Зайцев поднял голову. Девушка стояла перед ним в выгоревшем на солнце ситцевом сарафане и красной повязке, вся медная от загара и светло-золотые волосы резко отделялись от медного загара на лбу.
— Вы — родственница?
— Дальняя, — сказала девушка. — Очень дальняя, хотя звала дядей. Вы меня у Якова Егорыча видели. Забыли, вероятно.
— Забыл. Да, забыл.
— Я пойду, — сказала она, — из города звонили, выехали представители организаций, скоро должны быть.
И она побежала по лестнице, прыгая через две ступеньки.
— Спросите у завхоза, — крикнула она, наклоняясь через перила, — комната вам в третьем флигеле. Там и ванна.
Зайцев, не глядя, взял со скамейки чемодан и встал. Но он не сразу пошел во флигель, а остановился у окна залы.
Яков Егорович лежал в гробу, в раме из темно-алых гвоздик. Позади гроба открылась дверь и вошли двое. Они принесли лед. Лед. Это было первое острое и жгучее ощущение Зайцева в это утро. Лед. Смерть. Яков Егорович умер. Якову Егоровичу в гроб положили лед. Яков Петров — огонь, страстность, неугасимое пламя, черные, с отблеском угля антрацита глаза и лед в дубовом гробу, в продолговатом ящике. Лед и пламень. Зайцев знал, что еще год назад, как бы в завещание, Яков Петров сказал «сжечь». И завтра багажный вагон увезет тело Якова Егоровича в Москву для огненного погребения, а через два дня Яков Петров уйдет в огненное жерло, во всесжигающее пламя и сам обратится в пламя и пепел…
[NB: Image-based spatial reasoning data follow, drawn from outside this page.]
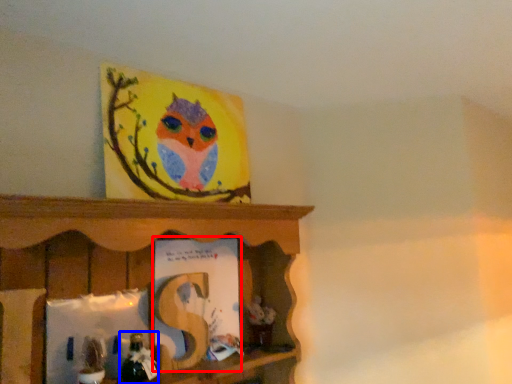
Question: Which point is closer to the camera, book (highlighted by a red box) or toy (highlighted by a blue box)?

Choices:
 (A) book
 (B) toy

Answer: (B)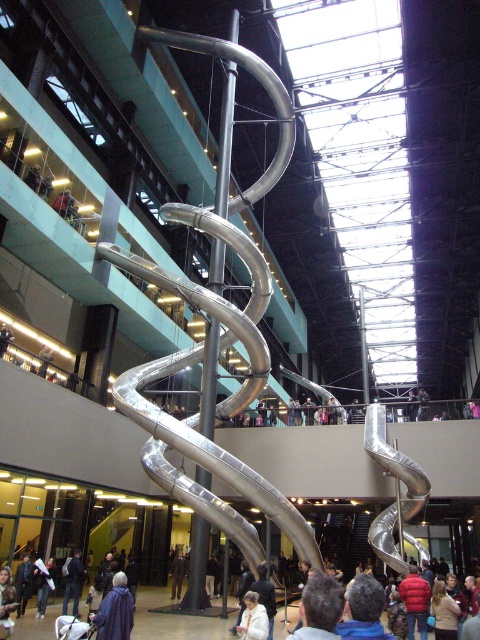
Does purple fabric coat at lower center have a larger size compared to dark blue jacket at lower left?

Yes.

Between purple fabric coat at lower center and dark blue jacket at lower left, which one is positioned lower?

Positioned lower is dark blue jacket at lower left.

Between point (99, 636) and point (74, 596), which one is positioned behind?

The point (74, 596) is behind.

The image size is (480, 640). What are the coordinates of `purple fabric coat at lower center` in the screenshot? It's located at (115, 611).

Between silver/metallic pole at center and dark blue jacket at lower left, which one appears on the left side from the viewer's perspective?

dark blue jacket at lower left is more to the left.

Is silver/metallic pole at center positioned before dark blue jacket at lower left?

No, it is behind dark blue jacket at lower left.

Between point (229, 64) and point (81, 568), which one is positioned behind?

The point (229, 64) is behind.

Find the location of `silver/metallic pole at center`. silver/metallic pole at center is located at coordinates (225, 140).

Is silver/metallic pole at center bigger than purple fabric coat at lower center?

Yes.

The height and width of the screenshot is (640, 480). Identify the location of silver/metallic pole at center. (225, 140).

Locate an element on the screen. The image size is (480, 640). silver/metallic pole at center is located at coordinates (225, 140).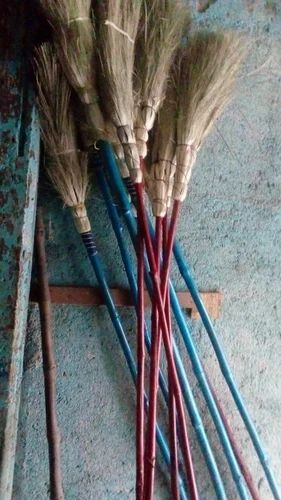
What are the coordinates of `broom` in the screenshot? It's located at (148, 179).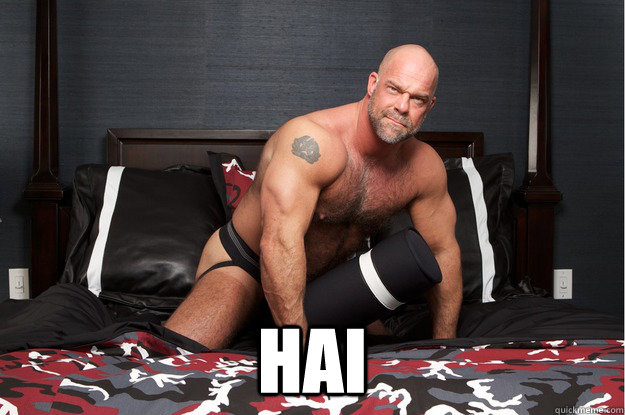
The image size is (625, 415). In order to click on chest in this screenshot , I will do `click(362, 188)`.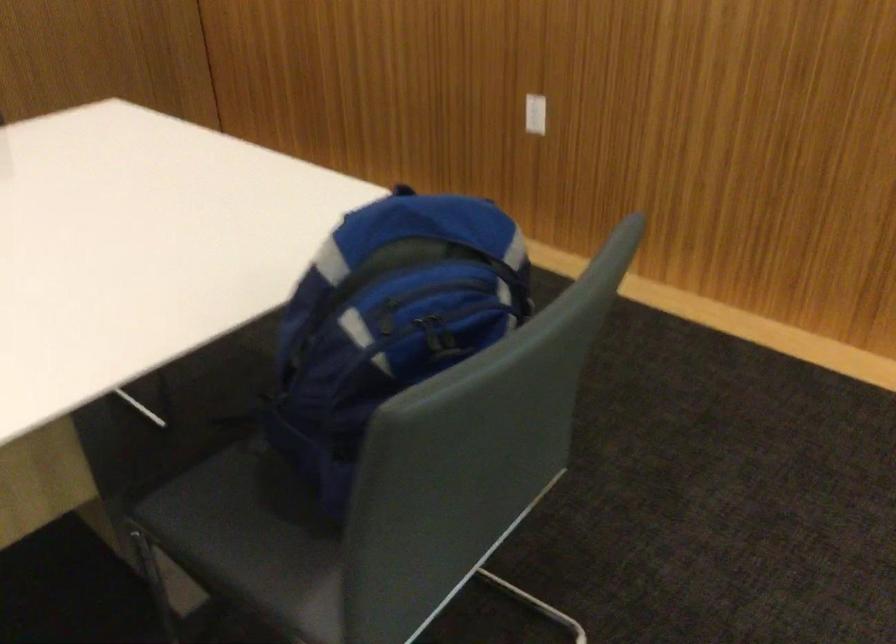
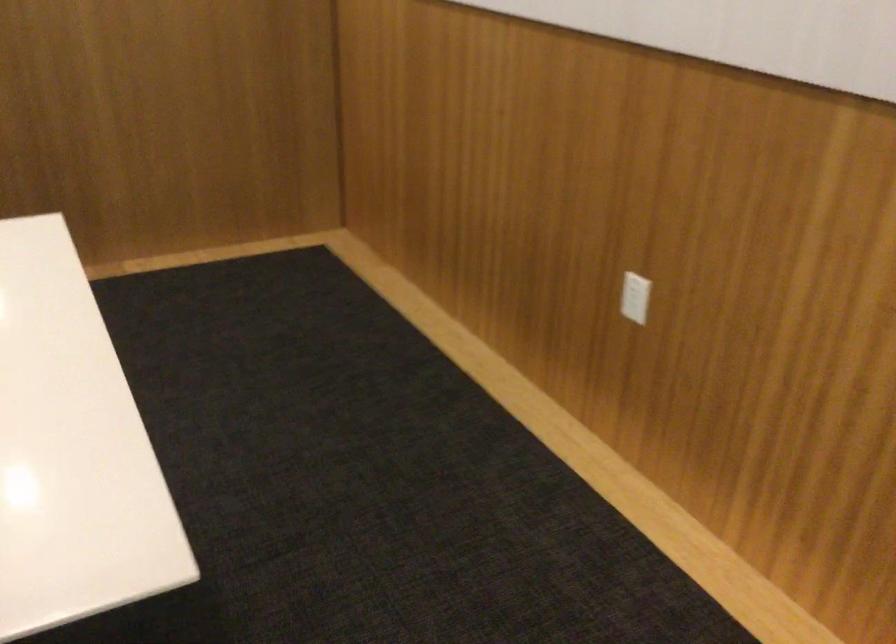
Question: The camera is either moving clockwise (left) or counter-clockwise (right) around the object. The first image is from the beginning of the video and the second image is from the end. Is the camera moving left or right when shooting the video?

Choices:
 (A) Left
 (B) Right

Answer: (B)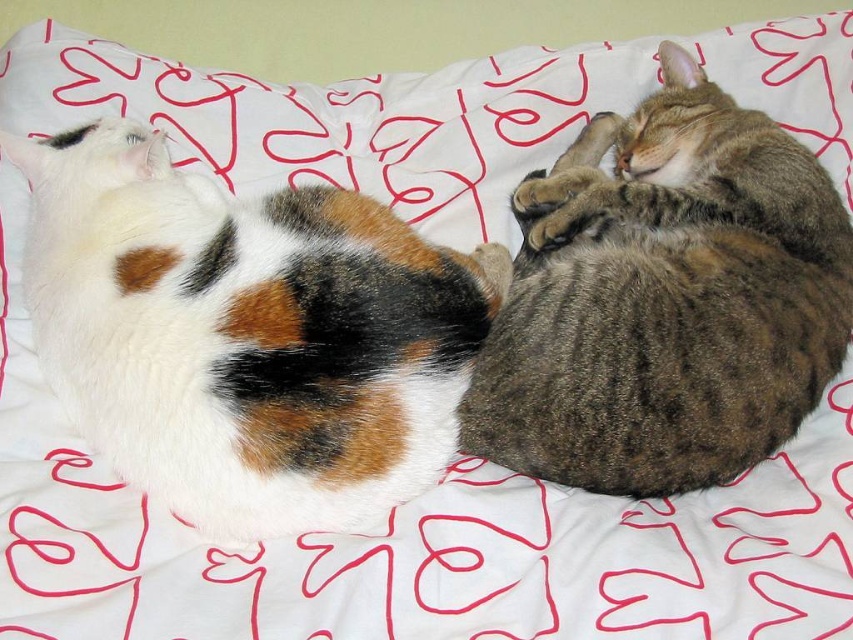
Question: Observing the image, what is the correct spatial positioning of white fluffy cat at left in reference to tabby fur cat at center?

Choices:
 (A) right
 (B) left

Answer: (B)

Question: Does white fluffy cat at left have a larger size compared to tabby fur cat at center?

Choices:
 (A) no
 (B) yes

Answer: (B)

Question: Is white fluffy cat at left further to the viewer compared to tabby fur cat at center?

Choices:
 (A) no
 (B) yes

Answer: (A)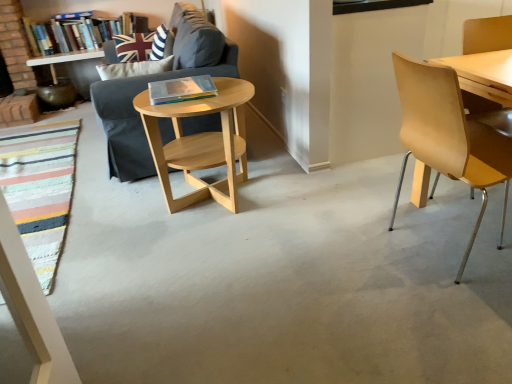
Question: Is hardcover book at center, acting as the 2th book starting from the top, further to the viewer compared to light wood/woodenobject at center?

Choices:
 (A) yes
 (B) no

Answer: (A)

Question: Does hardcover book at center, which is the 1th book from front to back, have a lesser width compared to light wood/woodenobject at center?

Choices:
 (A) yes
 (B) no

Answer: (A)

Question: Can you confirm if hardcover book at center, which is the 1th book from front to back, is positioned to the right of light wood/woodenobject at center?

Choices:
 (A) no
 (B) yes

Answer: (A)

Question: Is hardcover book at center, arranged as the 1th book when viewed from the right, not inside light wood/woodenobject at center?

Choices:
 (A) no
 (B) yes

Answer: (B)

Question: From a real-world perspective, does hardcover book at center, arranged as the 1th book when viewed from the right, sit lower than light wood/woodenobject at center?

Choices:
 (A) yes
 (B) no

Answer: (B)

Question: Is hardcover book at center, marked as the second book in a left-to-right arrangement, not near light wood/woodenobject at center?

Choices:
 (A) no
 (B) yes

Answer: (A)

Question: Is hardcover book at center, arranged as the 1th book when viewed from the right, with dark gray fabric couch at center-left?

Choices:
 (A) yes
 (B) no

Answer: (B)

Question: Is hardcover book at center, arranged as the 1th book when viewed from the right, shorter than dark gray fabric couch at center-left?

Choices:
 (A) no
 (B) yes

Answer: (B)

Question: From a real-world perspective, is hardcover book at center, which is the 1th book from front to back, on dark gray fabric couch at center-left?

Choices:
 (A) no
 (B) yes

Answer: (B)

Question: Is hardcover book at center, arranged as the 1th book when viewed from the right, not near dark gray fabric couch at center-left?

Choices:
 (A) no
 (B) yes

Answer: (A)

Question: Is hardcover book at center, acting as the 2th book starting from the top, smaller than dark gray fabric couch at center-left?

Choices:
 (A) yes
 (B) no

Answer: (A)

Question: Is hardcover book at center, which is the 1th book from front to back, thinner than dark gray fabric couch at center-left?

Choices:
 (A) yes
 (B) no

Answer: (A)

Question: Can you confirm if dark gray fabric couch at center-left is thinner than light wood/woodenobject at center?

Choices:
 (A) no
 (B) yes

Answer: (A)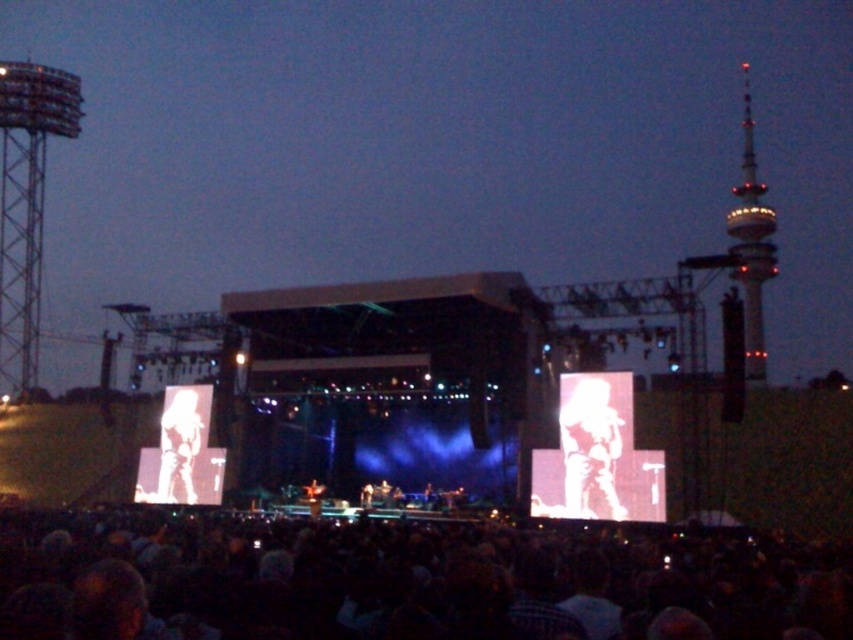
Question: Which point is closer to the camera?

Choices:
 (A) metallic tower at right
 (B) silhouette paper cutout at center
 (C) silhouette figure at center

Answer: (C)

Question: Is metallic tower at right behind silhouette paper cutout at center?

Choices:
 (A) no
 (B) yes

Answer: (A)

Question: Can you confirm if dark matte crowd at lower center is wider than silhouette figure at center?

Choices:
 (A) no
 (B) yes

Answer: (B)

Question: Considering the real-world distances, which object is closest to the metallic tower at right?

Choices:
 (A) dark matte crowd at lower center
 (B) silhouette figure at center
 (C) silhouette paper cutout at center

Answer: (B)

Question: Among these points, which one is farthest from the camera?

Choices:
 (A) (743, 150)
 (B) (167, 477)
 (C) (751, 614)

Answer: (A)

Question: Can you confirm if dark matte crowd at lower center is positioned to the right of metallic tower at right?

Choices:
 (A) no
 (B) yes

Answer: (A)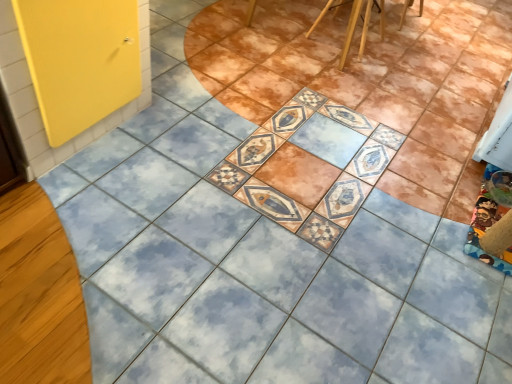
Question: Is wooden chair at upper center positioned far away from wooden chair at upper center?

Choices:
 (A) no
 (B) yes

Answer: (A)

Question: Can you confirm if wooden chair at upper center is thinner than wooden chair at upper center?

Choices:
 (A) yes
 (B) no

Answer: (B)

Question: Is wooden chair at upper center to the left of wooden chair at upper center from the viewer's perspective?

Choices:
 (A) yes
 (B) no

Answer: (A)

Question: Considering the relative sizes of wooden chair at upper center and wooden chair at upper center in the image provided, is wooden chair at upper center taller than wooden chair at upper center?

Choices:
 (A) yes
 (B) no

Answer: (A)

Question: Does wooden chair at upper center have a lesser height compared to wooden chair at upper center?

Choices:
 (A) no
 (B) yes

Answer: (A)

Question: Would you say wooden chair at upper center is part of wooden chair at upper center's contents?

Choices:
 (A) no
 (B) yes

Answer: (B)

Question: From the image's perspective, is wooden chair at upper center located beneath yellow matte door at left?

Choices:
 (A) no
 (B) yes

Answer: (A)

Question: From a real-world perspective, is wooden chair at upper center positioned over yellow matte door at left based on gravity?

Choices:
 (A) yes
 (B) no

Answer: (B)

Question: Considering the relative sizes of wooden chair at upper center and yellow matte door at left in the image provided, is wooden chair at upper center taller than yellow matte door at left?

Choices:
 (A) no
 (B) yes

Answer: (A)

Question: Considering the relative positions of wooden chair at upper center and yellow matte door at left in the image provided, is wooden chair at upper center to the left of yellow matte door at left from the viewer's perspective?

Choices:
 (A) yes
 (B) no

Answer: (B)

Question: Is yellow matte door at left at the back of wooden chair at upper center?

Choices:
 (A) yes
 (B) no

Answer: (B)

Question: Is yellow matte door at left inside wooden chair at upper center?

Choices:
 (A) yes
 (B) no

Answer: (B)

Question: Is yellow matte door at left completely or partially outside of wooden chair at upper center?

Choices:
 (A) yes
 (B) no

Answer: (A)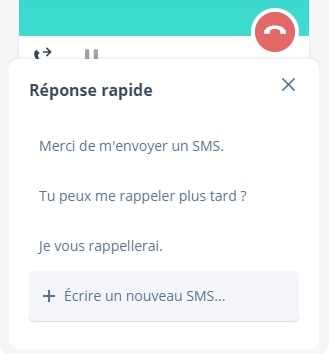
Find the location of a particular element. phone button is located at coordinates (271, 30).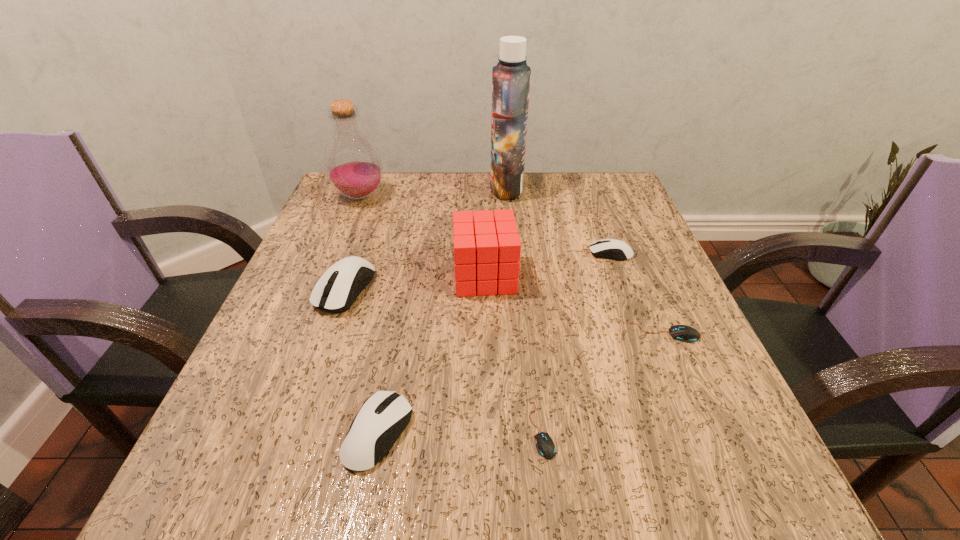
The image size is (960, 540). Find the location of `free space between the sixth farthest object and the farthest mouse`. free space between the sixth farthest object and the farthest mouse is located at coordinates coord(637,293).

Identify the location of vacant space that's between the seventh tallest object and the shampoo. The width and height of the screenshot is (960, 540). (586, 260).

At what (x,y) coordinates should I click in order to perform the action: click on vacant area that lies between the second biggest white mouse and the second farthest mouse. Please return your answer as a coordinate pair (x, y). This screenshot has height=540, width=960. Looking at the image, I should click on point(362,361).

This screenshot has width=960, height=540. In order to click on vacant space in between the third nearest mouse and the second farthest mouse in this screenshot , I will do `click(505, 311)`.

Point out which object is positioned as the third nearest to the second white mouse from right to left. Please provide its 2D coordinates. Your answer should be formatted as a tuple, i.e. [(x, y)], where the tuple contains the x and y coordinates of a point satisfying the conditions above.

[(487, 248)]

Select which object appears as the third closest to the bottle. Please provide its 2D coordinates. Your answer should be formatted as a tuple, i.e. [(x, y)], where the tuple contains the x and y coordinates of a point satisfying the conditions above.

[(511, 76)]

Point out which mouse is positioned as the third nearest to the tallest object. Please provide its 2D coordinates. Your answer should be formatted as a tuple, i.e. [(x, y)], where the tuple contains the x and y coordinates of a point satisfying the conditions above.

[(684, 333)]

At what (x,y) coordinates should I click in order to perform the action: click on the second closest mouse to the purple bottle. Please return your answer as a coordinate pair (x, y). The height and width of the screenshot is (540, 960). Looking at the image, I should click on coord(614,249).

The width and height of the screenshot is (960, 540). I want to click on the closest white mouse to the sixth tallest object, so click(x=333, y=292).

I want to click on white mouse that is the nearest to the farther black mouse, so click(x=614, y=249).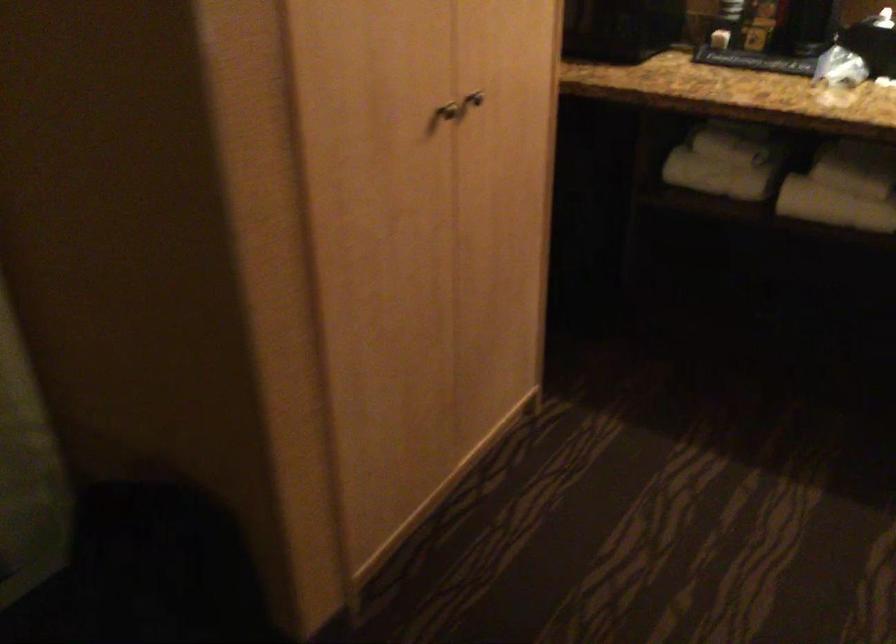
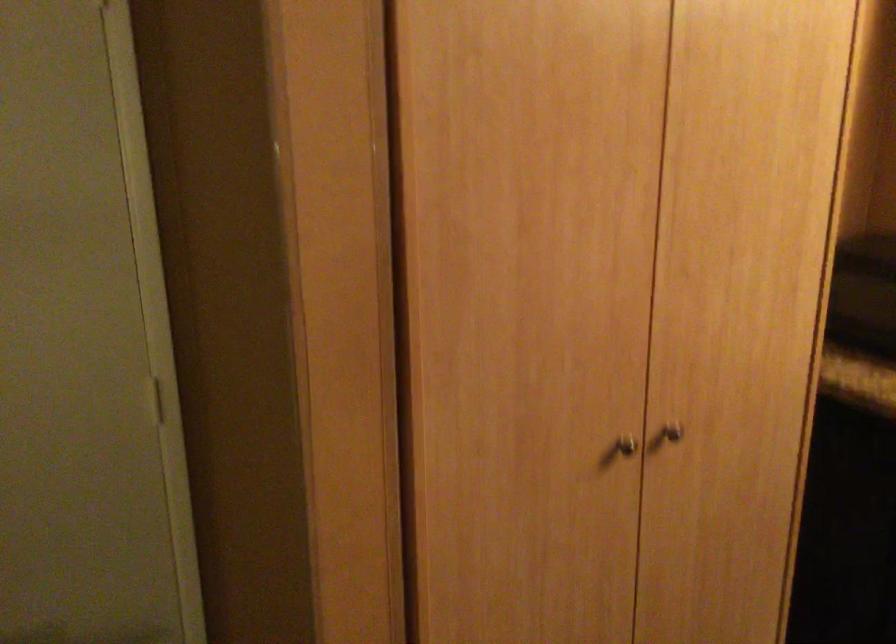
Locate, in the second image, the point that corresponds to (436,102) in the first image.

(625, 444)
«Сегодня в лед, а завтра в огонь», в пламя, в стихию Якова Петрова. За горячность и страстность и неугасимую молодость любили Якова Егоровича и еще любили за то, что он был замечательный человек из того класса, который должен владеть миром. Ученый Зайцев, окончивший два факультета и военную академию, понимал, что именно таким скромным, чистым, верным и пламенным представляли себе революционера-рабочего несколько ушедших поколений и таким он пришел в мир и ушел из него, называясь Яковом Петровым. Так думал Зайцев и удивлялся тому, что ему приходили в голову именно эти, использованные, много раз сказанные слова, которые он так не любил в газетах и надгробных речах.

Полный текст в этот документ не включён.